If m sin θ = n sin (θ + 2α), then prove that
tan (θ + α) cot α = (m + n)/(m – n)
[Hints: Express sin(θ + 2α) / sinθ = m/n and apply componendo and dividend]
According to the question,
m sin θ = n sin (θ + 2α)
To prove:
tan (θ + α)cot α =(m + n)/(m – n)
Proof:
m sin θ = n sin (θ + 2α)
⇒ sin(θ + 2α) / sinθ = m/n
Applying componendo-dividendo rule, we have,
$\Rightarrow \frac{\sin (\theta+2 \alpha)+\sin \theta}{\sin (\theta+2 \alpha)-\sin \theta}=\frac{m+n}{m-n}$
By transformation formula of T-ratios,
We know that,
sin A + sin B = 2 sin ((A+B)/2) cos ((A – B)/2)
And,
sin A – sin B = 2 cos ((A+B)/2) sin ((A – B)/2)
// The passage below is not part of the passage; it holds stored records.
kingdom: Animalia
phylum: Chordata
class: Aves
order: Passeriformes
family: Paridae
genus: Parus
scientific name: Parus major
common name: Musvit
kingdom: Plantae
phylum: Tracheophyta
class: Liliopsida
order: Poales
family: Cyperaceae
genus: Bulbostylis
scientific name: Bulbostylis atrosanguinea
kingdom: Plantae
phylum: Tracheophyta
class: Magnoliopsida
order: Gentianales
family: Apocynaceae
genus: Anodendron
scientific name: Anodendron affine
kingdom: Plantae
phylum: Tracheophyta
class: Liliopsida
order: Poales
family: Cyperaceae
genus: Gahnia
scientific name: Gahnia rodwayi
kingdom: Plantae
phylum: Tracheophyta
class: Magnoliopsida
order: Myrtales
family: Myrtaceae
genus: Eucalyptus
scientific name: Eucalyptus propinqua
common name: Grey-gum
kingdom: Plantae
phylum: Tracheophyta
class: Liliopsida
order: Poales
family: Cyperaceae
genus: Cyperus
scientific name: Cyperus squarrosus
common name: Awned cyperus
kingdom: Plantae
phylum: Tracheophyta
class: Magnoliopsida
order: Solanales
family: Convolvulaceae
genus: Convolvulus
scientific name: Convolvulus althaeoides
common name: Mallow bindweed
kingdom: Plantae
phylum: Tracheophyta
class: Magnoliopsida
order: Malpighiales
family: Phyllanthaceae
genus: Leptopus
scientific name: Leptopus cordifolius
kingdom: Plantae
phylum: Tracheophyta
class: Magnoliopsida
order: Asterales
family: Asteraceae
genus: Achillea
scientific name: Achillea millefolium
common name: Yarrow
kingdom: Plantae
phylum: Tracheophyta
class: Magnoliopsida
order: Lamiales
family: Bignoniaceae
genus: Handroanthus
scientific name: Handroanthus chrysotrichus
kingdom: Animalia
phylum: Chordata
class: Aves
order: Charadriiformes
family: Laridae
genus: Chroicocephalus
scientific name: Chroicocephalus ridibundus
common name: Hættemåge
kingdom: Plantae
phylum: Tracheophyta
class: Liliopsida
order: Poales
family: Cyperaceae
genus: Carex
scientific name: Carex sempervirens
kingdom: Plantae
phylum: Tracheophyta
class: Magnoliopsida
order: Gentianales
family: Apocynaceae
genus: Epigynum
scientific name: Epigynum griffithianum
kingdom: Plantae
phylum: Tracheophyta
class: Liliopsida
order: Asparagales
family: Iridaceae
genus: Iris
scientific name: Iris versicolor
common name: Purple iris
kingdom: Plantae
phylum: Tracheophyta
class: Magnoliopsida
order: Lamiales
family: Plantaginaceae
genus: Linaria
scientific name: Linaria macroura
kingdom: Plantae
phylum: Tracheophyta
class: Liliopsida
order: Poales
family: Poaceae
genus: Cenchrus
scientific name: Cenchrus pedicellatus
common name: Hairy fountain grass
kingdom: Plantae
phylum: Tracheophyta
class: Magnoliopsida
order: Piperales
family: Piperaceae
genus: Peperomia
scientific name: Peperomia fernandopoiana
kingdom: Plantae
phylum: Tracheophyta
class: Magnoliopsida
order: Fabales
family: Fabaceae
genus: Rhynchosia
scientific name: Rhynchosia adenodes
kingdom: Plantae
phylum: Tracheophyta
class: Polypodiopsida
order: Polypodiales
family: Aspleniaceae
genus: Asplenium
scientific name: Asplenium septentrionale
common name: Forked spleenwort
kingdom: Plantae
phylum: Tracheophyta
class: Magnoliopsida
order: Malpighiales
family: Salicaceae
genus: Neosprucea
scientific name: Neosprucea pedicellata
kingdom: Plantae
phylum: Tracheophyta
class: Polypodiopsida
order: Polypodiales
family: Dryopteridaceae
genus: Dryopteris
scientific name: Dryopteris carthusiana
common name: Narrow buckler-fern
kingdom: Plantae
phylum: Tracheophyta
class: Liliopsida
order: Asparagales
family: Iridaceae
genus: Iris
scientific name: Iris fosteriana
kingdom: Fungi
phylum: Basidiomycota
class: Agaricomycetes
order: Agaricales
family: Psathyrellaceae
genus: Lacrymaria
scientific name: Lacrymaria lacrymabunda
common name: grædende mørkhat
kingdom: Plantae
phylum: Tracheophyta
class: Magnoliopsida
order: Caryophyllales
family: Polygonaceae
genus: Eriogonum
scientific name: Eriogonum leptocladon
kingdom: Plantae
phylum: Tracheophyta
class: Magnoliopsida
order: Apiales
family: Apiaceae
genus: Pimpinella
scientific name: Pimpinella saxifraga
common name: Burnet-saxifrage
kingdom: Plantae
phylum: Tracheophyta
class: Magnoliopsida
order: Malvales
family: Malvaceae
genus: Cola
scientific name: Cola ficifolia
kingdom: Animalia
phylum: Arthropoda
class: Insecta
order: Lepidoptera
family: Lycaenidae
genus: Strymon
On applying the formula, we get,
$\frac{2 \sin \left(\frac{2 \theta+2 \alpha}{2}\right) \cos \left(\frac{\theta+2 \alpha-\theta}{2}\right)}{2 \cos \left(\frac{2 \theta+2 \alpha}{2}\right) \sin \left(\frac{\theta+2 \alpha-\theta}{2}\right)}=\frac{\mathrm{m}+\mathrm{n}}{\mathrm{m}-\mathrm{n}}$
$\Rightarrow \frac{\sin (\theta+\alpha) \cos (\alpha)}{\cos (\theta+\alpha) \sin (\alpha)}=\frac{m+n}{m-n}$
$\{\because \tan x=(\sin x) /(\cos x)\}$
$\Rightarrow \tan (\theta+\alpha) \cot \alpha=\frac{m+n}{m-n}$
Therefore, tan (θ + α) cot α = (m + n)/(m – n)
Hence Proved